▸ EXERCISE DESCRIPTION
Could you transcribe all of the data word for word?

▸ AVAILABLE DATA
>>>>>
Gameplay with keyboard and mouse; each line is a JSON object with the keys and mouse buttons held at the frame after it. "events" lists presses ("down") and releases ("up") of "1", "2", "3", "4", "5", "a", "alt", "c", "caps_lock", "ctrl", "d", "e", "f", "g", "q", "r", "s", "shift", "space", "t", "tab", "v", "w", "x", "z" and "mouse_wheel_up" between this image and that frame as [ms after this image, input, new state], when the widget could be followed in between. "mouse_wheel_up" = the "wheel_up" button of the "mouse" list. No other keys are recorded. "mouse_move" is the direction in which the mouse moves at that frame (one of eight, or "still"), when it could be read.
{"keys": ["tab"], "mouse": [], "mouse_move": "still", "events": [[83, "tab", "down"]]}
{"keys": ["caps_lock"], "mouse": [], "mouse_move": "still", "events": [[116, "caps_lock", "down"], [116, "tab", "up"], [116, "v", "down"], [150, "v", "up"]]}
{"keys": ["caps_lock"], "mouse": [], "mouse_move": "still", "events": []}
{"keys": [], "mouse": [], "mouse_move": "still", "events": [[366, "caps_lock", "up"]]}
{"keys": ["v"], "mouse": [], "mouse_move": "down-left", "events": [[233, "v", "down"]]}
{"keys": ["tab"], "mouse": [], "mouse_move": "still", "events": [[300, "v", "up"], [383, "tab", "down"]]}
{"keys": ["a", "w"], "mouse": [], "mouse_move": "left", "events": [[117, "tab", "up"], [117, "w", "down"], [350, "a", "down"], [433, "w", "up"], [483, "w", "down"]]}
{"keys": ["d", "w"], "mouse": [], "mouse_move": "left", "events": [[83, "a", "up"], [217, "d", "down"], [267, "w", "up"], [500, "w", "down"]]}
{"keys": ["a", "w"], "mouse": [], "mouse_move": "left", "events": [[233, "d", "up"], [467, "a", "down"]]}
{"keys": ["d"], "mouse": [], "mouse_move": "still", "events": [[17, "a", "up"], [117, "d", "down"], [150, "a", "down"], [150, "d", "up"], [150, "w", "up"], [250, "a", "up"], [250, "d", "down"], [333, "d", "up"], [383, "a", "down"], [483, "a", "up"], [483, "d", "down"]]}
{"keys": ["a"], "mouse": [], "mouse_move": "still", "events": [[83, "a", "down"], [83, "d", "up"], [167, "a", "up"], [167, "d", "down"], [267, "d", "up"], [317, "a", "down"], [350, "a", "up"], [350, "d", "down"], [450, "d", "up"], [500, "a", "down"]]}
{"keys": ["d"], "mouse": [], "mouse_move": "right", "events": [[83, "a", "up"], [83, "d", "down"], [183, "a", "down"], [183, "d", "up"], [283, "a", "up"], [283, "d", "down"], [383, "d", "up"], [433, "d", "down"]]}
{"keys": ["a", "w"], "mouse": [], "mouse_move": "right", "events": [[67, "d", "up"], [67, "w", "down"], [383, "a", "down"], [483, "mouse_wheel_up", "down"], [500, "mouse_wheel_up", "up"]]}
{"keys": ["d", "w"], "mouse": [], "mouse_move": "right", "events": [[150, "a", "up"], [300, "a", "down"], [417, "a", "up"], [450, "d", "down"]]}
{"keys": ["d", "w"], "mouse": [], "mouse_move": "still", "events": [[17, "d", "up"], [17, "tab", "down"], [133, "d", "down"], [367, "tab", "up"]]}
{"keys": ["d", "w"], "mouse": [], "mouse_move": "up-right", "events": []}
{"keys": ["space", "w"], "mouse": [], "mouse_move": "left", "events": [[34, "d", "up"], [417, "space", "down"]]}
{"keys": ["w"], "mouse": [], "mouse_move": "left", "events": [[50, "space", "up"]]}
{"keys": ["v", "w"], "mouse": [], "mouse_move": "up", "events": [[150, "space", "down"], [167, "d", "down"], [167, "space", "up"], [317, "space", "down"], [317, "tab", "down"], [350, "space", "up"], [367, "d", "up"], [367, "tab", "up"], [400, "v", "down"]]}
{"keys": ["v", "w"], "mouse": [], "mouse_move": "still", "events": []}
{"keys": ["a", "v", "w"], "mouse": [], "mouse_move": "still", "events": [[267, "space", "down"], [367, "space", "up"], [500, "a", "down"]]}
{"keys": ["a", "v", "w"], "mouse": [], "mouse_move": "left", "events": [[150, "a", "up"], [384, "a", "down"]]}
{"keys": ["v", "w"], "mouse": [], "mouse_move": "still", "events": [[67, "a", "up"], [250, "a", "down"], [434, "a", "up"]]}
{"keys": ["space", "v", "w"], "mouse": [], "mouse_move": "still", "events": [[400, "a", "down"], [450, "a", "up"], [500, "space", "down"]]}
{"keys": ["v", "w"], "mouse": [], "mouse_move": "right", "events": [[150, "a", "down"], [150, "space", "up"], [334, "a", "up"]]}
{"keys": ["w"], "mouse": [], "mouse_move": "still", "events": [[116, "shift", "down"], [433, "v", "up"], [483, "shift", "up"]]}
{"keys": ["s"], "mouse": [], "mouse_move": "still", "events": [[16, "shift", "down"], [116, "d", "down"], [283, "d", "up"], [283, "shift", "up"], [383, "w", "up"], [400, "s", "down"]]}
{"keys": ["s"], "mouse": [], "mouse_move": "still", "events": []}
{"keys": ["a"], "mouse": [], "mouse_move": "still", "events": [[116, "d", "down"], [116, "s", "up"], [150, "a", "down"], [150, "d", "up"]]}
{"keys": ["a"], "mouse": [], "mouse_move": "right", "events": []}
<<<<<
▸ WRITTEN SOLUTION
Gameplay with keyboard and mouse; each line is a JSON object with the keys and mouse buttons held at the frame after it. "events" lists presses ("down") and releases ("up") of "1", "2", "3", "4", "5", "a", "alt", "c", "caps_lock", "ctrl", "d", "e", "f", "g", "q", "r", "s", "shift", "space", "t", "tab", "v", "w", "x", "z" and "mouse_wheel_up" between this image and that frame as [ms after this image, input, new state], when the widget could be followed in between. "mouse_wheel_up" = the "wheel_up" button of the "mouse" list. No other keys are recorded. "mouse_move" is the direction in which the mouse moves at that frame (one of eight, or "still"), when it could be read.
{"keys": ["tab"], "mouse": [], "mouse_move": "still", "events": [[83, "tab", "down"]]}
{"keys": ["caps_lock"], "mouse": [], "mouse_move": "still", "events": [[116, "caps_lock", "down"], [116, "tab", "up"], [116, "v", "down"], [150, "v", "up"]]}
{"keys": ["caps_lock"], "mouse": [], "mouse_move": "still", "events": []}
{"keys": [], "mouse": [], "mouse_move": "still", "events": [[366, "caps_lock", "up"]]}
{"keys": ["v"], "mouse": [], "mouse_move": "down-left", "events": [[233, "v", "down"]]}
{"keys": ["tab"], "mouse": [], "mouse_move": "still", "events": [[300, "v", "up"], [383, "tab", "down"]]}
{"keys": ["a", "w"], "mouse": [], "mouse_move": "left", "events": [[117, "tab", "up"], [117, "w", "down"], [350, "a", "down"], [433, "w", "up"], [483, "w", "down"]]}
{"keys": ["d", "w"], "mouse": [], "mouse_move": "left", "events": [[83, "a", "up"], [217, "d", "down"], [267, "w", "up"], [500, "w", "down"]]}
{"keys": ["a", "w"], "mouse": [], "mouse_move": "left", "events": [[233, "d", "up"], [467, "a", "down"]]}
{"keys": ["d"], "mouse": [], "mouse_move": "still", "events": [[17, "a", "up"], [117, "d", "down"], [150, "a", "down"], [150, "d", "up"], [150, "w", "up"], [250, "a", "up"], [250, "d", "down"], [333, "d", "up"], [383, "a", "down"], [483, "a", "up"], [483, "d", "down"]]}
{"keys": ["a"], "mouse": [], "mouse_move": "still", "events": [[83, "a", "down"], [83, "d", "up"], [167, "a", "up"], [167, "d", "down"], [267, "d", "up"], [317, "a", "down"], [350, "a", "up"], [350, "d", "down"], [450, "d", "up"], [500, "a", "down"]]}
{"keys": ["d"], "mouse": [], "mouse_move": "right", "events": [[83, "a", "up"], [83, "d", "down"], [183, "a", "down"], [183, "d", "up"], [283, "a", "up"], [283, "d", "down"], [383, "d", "up"], [433, "d", "down"]]}
{"keys": ["a", "w"], "mouse": [], "mouse_move": "right", "events": [[67, "d", "up"], [67, "w", "down"], [383, "a", "down"], [483, "mouse_wheel_up", "down"], [500, "mouse_wheel_up", "up"]]}
{"keys": ["d", "w"], "mouse": [], "mouse_move": "right", "events": [[150, "a", "up"], [300, "a", "down"], [417, "a", "up"], [450, "d", "down"]]}
{"keys": ["d", "w"], "mouse": [], "mouse_move": "still", "events": [[17, "d", "up"], [17, "tab", "down"], [133, "d", "down"], [367, "tab", "up"]]}
{"keys": ["d", "w"], "mouse": [], "mouse_move": "up-right", "events": []}
{"keys": ["space", "w"], "mouse": [], "mouse_move": "left", "events": [[34, "d", "up"], [417, "space", "down"]]}
{"keys": ["w"], "mouse": [], "mouse_move": "left", "events": [[50, "space", "up"]]}
{"keys": ["v", "w"], "mouse": [], "mouse_move": "up", "events": [[150, "space", "down"], [167, "d", "down"], [167, "space", "up"], [317, "space", "down"], [317, "tab", "down"], [350, "space", "up"], [367, "d", "up"], [367, "tab", "up"], [400, "v", "down"]]}
{"keys": ["v", "w"], "mouse": [], "mouse_move": "still", "events": []}
{"keys": ["a", "v", "w"], "mouse": [], "mouse_move": "still", "events": [[267, "space", "down"], [367, "space", "up"], [500, "a", "down"]]}
{"keys": ["a", "v", "w"], "mouse": [], "mouse_move": "left", "events": [[150, "a", "up"], [384, "a", "down"]]}
{"keys": ["v", "w"], "mouse": [], "mouse_move": "still", "events": [[67, "a", "up"], [250, "a", "down"], [434, "a", "up"]]}
{"keys": ["space", "v", "w"], "mouse": [], "mouse_move": "still", "events": [[400, "a", "down"], [450, "a", "up"], [500, "space", "down"]]}
{"keys": ["v", "w"], "mouse": [], "mouse_move": "right", "events": [[150, "a", "down"], [150, "space", "up"], [334, "a", "up"]]}
{"keys": ["w"], "mouse": [], "mouse_move": "still", "events": [[116, "shift", "down"], [433, "v", "up"], [483, "shift", "up"]]}
{"keys": ["s"], "mouse": [], "mouse_move": "still", "events": [[16, "shift", "down"], [116, "d", "down"], [283, "d", "up"], [283, "shift", "up"], [383, "w", "up"], [400, "s", "down"]]}
{"keys": ["s"], "mouse": [], "mouse_move": "still", "events": []}
{"keys": ["a"], "mouse": [], "mouse_move": "still", "events": [[116, "d", "down"], [116, "s", "up"], [150, "a", "down"], [150, "d", "up"]]}
{"keys": ["a"], "mouse": [], "mouse_move": "right", "events": []}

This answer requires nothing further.